Rewrite the part that begins with the line containing "caso esté mal. USCIS maneja miles de" and ends with the line containing "civismo o una", replacing "examen" with "prueba" everywhere and keeping all else the same.

Start of Records for this task

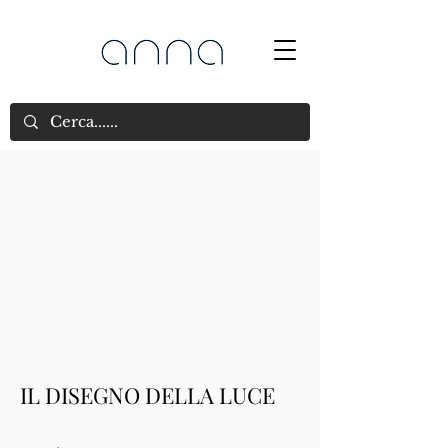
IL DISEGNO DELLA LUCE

End of Records for this task
Start of Records for this task

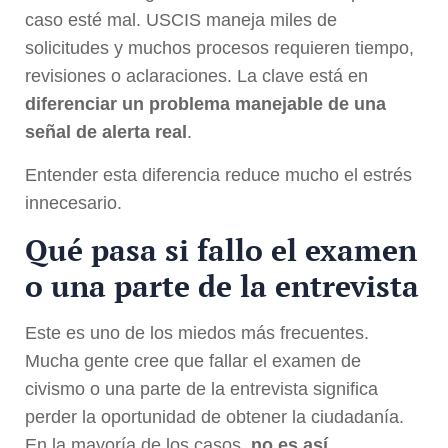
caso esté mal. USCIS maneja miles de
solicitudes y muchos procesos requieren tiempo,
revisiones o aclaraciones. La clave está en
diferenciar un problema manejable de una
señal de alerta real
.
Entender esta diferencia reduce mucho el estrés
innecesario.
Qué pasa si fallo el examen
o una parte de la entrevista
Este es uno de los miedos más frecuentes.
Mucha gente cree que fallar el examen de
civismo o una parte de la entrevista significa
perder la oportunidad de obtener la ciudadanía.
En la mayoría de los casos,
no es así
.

End of Records for this task

▶ [Result of this task]:
caso esté mal. USCIS maneja miles de
solicitudes y muchos procesos requieren tiempo,
revisiones o aclaraciones. La clave está en
diferenciar un problema manejable de una
señal de alerta real
.
Entender esta diferencia reduce mucho el estrés
innecesario.
Qué pasa si fallo el prueba
o una parte de la entrevista
Este es uno de los miedos más frecuentes.
Mucha gente cree que fallar el prueba de
civismo o una parte de la entrevista significa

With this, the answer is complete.